In this paper, the authors propose a novel approach to speech emotion recognition (SER) by introducing frame-level fine-grained emotion alignment embeddings. These embeddings are derived from a transformer encoder and align the frame-level emotions with the utterance-level emotion labels using attention pooling. The authors evaluate their approach on several datasets and show that it outperforms previous methods in terms of both accuracy and efficiency.
The key idea behind this work is to address the issue of interference from emotion label-unrelated frames in SER. Traditional methods rely on average pooling, which treats all frames as a single unit and ignores the differences between them. In contrast, the proposed approach uses frame-level fine-grained emotion alignment embeddings to capture the subtle variations between frames. These embeddings are derived from a transformer encoder, which allows the model to learn complex patterns in speech signals.
The authors use attention pooling to align the frame-level emotions with the utterance-level emotion labels. Attention pooling is a simple and effective mechanism that allows the model to focus on frames that are strongly related to the emotion label while disregarding irrelevant frames. This approach effectively addresses the issue of interference from emotion label-unrelated frames in SER.

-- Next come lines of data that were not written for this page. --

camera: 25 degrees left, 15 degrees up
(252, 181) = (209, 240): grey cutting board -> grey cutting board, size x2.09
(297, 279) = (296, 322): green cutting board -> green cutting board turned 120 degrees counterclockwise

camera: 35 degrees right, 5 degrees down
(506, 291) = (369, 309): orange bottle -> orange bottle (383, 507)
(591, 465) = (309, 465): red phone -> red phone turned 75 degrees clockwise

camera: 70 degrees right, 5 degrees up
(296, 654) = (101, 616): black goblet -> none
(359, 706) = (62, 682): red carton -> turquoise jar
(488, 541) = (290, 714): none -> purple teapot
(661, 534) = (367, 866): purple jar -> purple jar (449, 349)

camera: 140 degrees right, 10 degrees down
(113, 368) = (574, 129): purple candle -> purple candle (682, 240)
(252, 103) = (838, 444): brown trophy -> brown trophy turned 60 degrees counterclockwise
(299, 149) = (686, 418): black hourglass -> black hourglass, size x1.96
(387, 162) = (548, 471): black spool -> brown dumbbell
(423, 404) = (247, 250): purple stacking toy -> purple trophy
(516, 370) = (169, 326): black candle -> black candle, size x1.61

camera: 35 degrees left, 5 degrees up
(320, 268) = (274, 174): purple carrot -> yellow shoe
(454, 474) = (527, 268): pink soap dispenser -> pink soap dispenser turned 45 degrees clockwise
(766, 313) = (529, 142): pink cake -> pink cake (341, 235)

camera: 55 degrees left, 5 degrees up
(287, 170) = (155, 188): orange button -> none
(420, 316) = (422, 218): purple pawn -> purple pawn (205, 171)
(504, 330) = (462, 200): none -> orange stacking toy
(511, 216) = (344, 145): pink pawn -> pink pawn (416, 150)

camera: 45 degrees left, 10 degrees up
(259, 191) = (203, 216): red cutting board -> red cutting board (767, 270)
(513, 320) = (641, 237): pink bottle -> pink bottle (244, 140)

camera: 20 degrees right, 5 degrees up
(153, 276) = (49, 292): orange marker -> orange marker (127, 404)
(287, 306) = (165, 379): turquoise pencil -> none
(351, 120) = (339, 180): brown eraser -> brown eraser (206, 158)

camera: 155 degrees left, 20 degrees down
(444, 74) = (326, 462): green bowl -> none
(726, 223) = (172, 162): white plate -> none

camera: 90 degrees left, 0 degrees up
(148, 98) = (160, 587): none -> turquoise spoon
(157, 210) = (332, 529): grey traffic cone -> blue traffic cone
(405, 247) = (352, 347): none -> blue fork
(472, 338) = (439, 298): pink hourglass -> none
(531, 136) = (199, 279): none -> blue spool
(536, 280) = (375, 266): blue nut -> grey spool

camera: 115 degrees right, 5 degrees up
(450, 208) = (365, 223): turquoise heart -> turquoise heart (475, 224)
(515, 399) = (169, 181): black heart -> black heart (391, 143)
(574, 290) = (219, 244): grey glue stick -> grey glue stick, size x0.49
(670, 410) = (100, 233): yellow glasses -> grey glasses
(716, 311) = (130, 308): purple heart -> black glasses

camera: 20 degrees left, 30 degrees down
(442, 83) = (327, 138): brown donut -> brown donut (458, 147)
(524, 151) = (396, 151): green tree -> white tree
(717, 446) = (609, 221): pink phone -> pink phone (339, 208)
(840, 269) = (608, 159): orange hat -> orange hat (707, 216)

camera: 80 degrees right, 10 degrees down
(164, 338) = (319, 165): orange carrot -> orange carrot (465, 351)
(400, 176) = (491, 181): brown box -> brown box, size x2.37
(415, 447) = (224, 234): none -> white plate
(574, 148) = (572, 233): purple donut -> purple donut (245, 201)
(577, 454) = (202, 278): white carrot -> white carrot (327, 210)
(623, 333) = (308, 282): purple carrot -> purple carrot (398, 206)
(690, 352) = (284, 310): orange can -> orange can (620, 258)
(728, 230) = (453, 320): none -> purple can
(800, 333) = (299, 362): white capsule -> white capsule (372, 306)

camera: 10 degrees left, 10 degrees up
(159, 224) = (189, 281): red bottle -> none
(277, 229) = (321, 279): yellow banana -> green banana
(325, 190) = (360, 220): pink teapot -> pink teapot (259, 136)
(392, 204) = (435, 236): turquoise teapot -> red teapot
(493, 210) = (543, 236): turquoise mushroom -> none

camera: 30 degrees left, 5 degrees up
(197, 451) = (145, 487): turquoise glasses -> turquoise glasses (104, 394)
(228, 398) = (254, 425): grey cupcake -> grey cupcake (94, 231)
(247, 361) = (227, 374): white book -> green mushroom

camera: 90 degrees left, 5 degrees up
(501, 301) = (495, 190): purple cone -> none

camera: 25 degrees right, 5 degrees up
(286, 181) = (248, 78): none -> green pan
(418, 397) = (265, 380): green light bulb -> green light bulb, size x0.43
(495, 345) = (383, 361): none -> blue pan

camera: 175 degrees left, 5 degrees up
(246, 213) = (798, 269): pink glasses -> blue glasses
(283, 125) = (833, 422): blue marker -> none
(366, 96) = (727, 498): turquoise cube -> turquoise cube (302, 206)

The authors evaluate their approach on several datasets and show that it outperforms previous methods in terms of both accuracy and efficiency. They also compare their approach with other state-of-the-art methods and demonstrate its superiority in terms of performance.
In summary, this paper proposes a novel approach to speech emotion recognition by introducing frame-level fine-grained emotion alignment embeddings. These embeddings capture the subtle variations between frames and are used with attention pooling to align the frame-level emotions with the utterance-level emotion labels. The proposed approach outperforms previous methods in terms of both accuracy and efficiency, making it a promising solution for SER applications.